# Task prompt
Please return every line below that contains the string "hand".

Saved data entries:

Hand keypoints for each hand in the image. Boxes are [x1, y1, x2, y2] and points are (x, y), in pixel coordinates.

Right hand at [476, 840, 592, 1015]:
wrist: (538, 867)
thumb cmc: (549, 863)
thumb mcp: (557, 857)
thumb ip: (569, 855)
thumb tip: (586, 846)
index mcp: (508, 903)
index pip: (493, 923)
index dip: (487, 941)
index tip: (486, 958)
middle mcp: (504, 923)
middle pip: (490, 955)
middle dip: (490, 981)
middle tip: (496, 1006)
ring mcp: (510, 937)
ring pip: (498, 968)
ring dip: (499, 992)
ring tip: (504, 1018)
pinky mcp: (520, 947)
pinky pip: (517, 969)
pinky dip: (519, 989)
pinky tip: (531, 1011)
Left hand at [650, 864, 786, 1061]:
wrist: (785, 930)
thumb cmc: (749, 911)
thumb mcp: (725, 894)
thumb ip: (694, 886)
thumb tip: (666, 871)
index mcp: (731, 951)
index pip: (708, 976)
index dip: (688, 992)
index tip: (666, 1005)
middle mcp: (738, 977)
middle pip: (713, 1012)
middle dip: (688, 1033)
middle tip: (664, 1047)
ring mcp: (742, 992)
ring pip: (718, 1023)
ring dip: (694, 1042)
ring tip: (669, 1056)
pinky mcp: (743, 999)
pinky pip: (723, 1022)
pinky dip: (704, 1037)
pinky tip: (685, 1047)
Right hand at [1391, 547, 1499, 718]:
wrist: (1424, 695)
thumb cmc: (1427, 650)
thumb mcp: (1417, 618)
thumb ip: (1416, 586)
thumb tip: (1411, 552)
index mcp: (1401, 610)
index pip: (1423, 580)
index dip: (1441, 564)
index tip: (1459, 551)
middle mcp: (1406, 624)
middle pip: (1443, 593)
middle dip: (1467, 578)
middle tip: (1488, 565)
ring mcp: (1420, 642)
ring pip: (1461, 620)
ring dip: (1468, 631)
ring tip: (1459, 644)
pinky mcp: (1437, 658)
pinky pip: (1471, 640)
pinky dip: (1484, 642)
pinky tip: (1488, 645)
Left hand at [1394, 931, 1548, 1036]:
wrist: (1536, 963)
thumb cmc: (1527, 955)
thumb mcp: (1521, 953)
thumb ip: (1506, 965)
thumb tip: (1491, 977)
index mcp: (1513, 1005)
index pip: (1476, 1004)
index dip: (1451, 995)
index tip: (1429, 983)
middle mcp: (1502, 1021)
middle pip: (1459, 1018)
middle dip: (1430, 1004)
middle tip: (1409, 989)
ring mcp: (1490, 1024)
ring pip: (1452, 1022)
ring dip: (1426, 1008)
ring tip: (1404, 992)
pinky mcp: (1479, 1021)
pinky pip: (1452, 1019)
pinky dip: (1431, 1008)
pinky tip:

# Response area
Hand keypoints for each hand in the image. Boxes are [x1, y1, x2, y2] and points are (x, y), in pixel coordinates.
Right hand at [476, 840, 592, 1015]:
Left hand at [650, 864, 786, 1061]:
Right hand at [1391, 547, 1499, 718]:
Left hand at [1394, 931, 1548, 1036]:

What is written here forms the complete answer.